Adoro bere il mio primo caffè sul terrazzo, in qualsiasi stagione e con qualunque tempo, ma stamani fa davvero troppo freddo per ottemperare a questo rito, così mi limito ad osservare la pioggia dai vetri della finestra, godendo del calore ristoratore dell'interno.
Così tanto freddo che perfino Cagliostro ha rinunciato alla sua escursione mattutina e dorme acciambellato nella sua cuccia calda.
Lui che è un entusiasta di natura e non disdegna la sua partecipazione diretta alle follie meteorologiche, in particolare è elettrizzato dal vento che, per quanto furioso possa soffiare, sempre ne accetta la sfida, e temerario corre a ghermire foglie, petali e pulviscoli, esibendosi in indiavolati ghirigori di coda e di vibrisse, di slanci veloci, calcolate attese e improvvise virate, remote strategie istintive per catturare una preda che si polverizzerà tra le sue zampe: un illusione che lui, saggiamente, fingerà esser vera.

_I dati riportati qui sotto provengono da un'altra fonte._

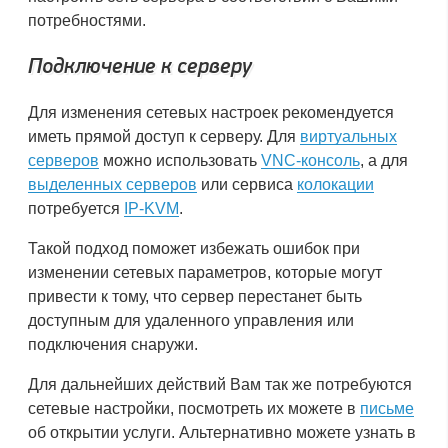
потребностями.
Подключение к серверу
Для изменения сетевых настроек рекомендуется
иметь прямой доступ к серверу. Для
виртуальных
серверов
можно использовать
VNC-консоль
, а для
выделенных серверов
или сервиса
колокации
потребуется
IP-KVM
.
Такой подход поможет избежать ошибок при
изменении сетевых параметров, которые могут
привести к тому, что сервер перестанет быть
доступным для удаленного управления или
подключения снаружи.
Для дальнейших действий Вам так же потребуются
сетевые настройки, посмотреть их можете в
письме
об открытии услуги. Альтернативно можете узнать в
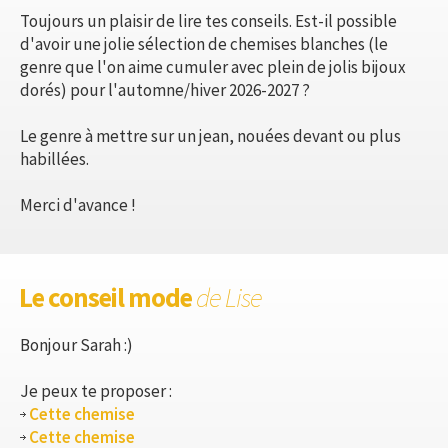
Toujours un plaisir de lire tes conseils. Est-il possible
d'avoir une jolie sélection de chemises blanches (le
genre que l'on aime cumuler avec plein de jolis bijoux
dorés) pour l'automne/hiver 2026-2027 ?
Le genre à mettre sur un jean, nouées devant ou plus
habillées.
Merci d'avance !
Le conseil mode
de Lise
Bonjour Sarah :)
Je peux te proposer :
Cette chemise
Cette chemise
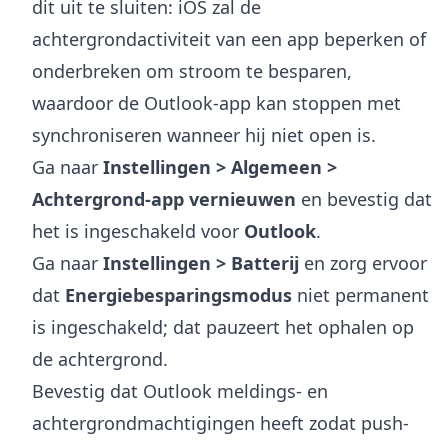
dit uit te sluiten: iOS zal de
achtergrondactiviteit van een app beperken of
onderbreken om stroom te besparen,
waardoor de Outlook-app kan stoppen met
synchroniseren wanneer hij niet open is.
Ga naar
Instellingen > Algemeen >
Achtergrond-app vernieuwen
en bevestig dat
het is ingeschakeld voor
Outlook
.
Ga naar
Instellingen > Batterij
en zorg ervoor
dat
Energiebesparingsmodus
niet permanent
is ingeschakeld; dat pauzeert het ophalen op
de achtergrond.
Bevestig dat Outlook meldings- en
achtergrondmachtigingen heeft zodat push-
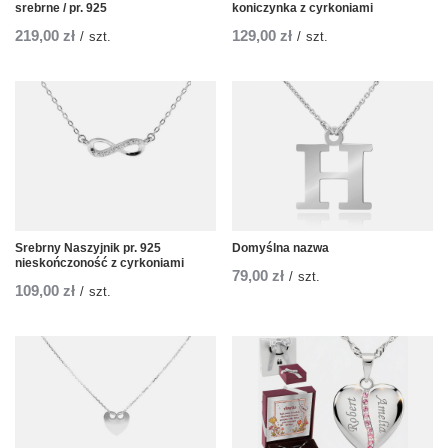
srebrne / pr. 925
koniczynka z cyrkoniami
219,00 zł
129,00 zł
/
szt.
/
szt.
Srebrny Naszyjnik pr. 925
Domyślna nazwa
nieskończoność z cyrkoniami
79,00 zł
/
szt.
109,00 zł
/
szt.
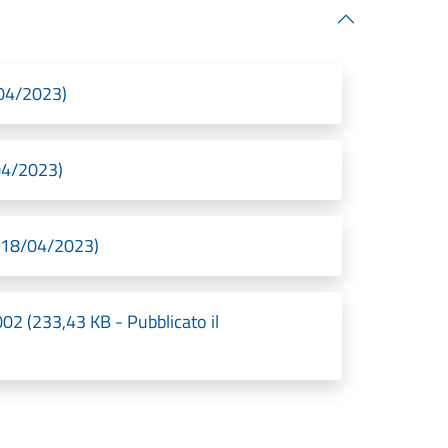
/04/2023)
/04/2023)
l 18/04/2023)
 (233,43 KB - Pubblicato il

Ma non c'è vento, e fuori il paesaggio è freddo ed immobile, se non fosse per la verticalità frenetica della pioggia, mi verrebbe da credere di essere preda di un'allucinazione mentale: io sono il soggetto di un quadro che mi ritrae dietro una finestra a scrutare la pioggia. Una pioggia viva, che realmente stilla al di là del vetro del dipinto.
Io sono, quindi, sulla base di questa inquietante constatazione, l'osservante e l'osservata.
A fatica, allora, mi stacco dalla finestra
... ma lo sforzo più grande è quello di balzar fuori dal quadro.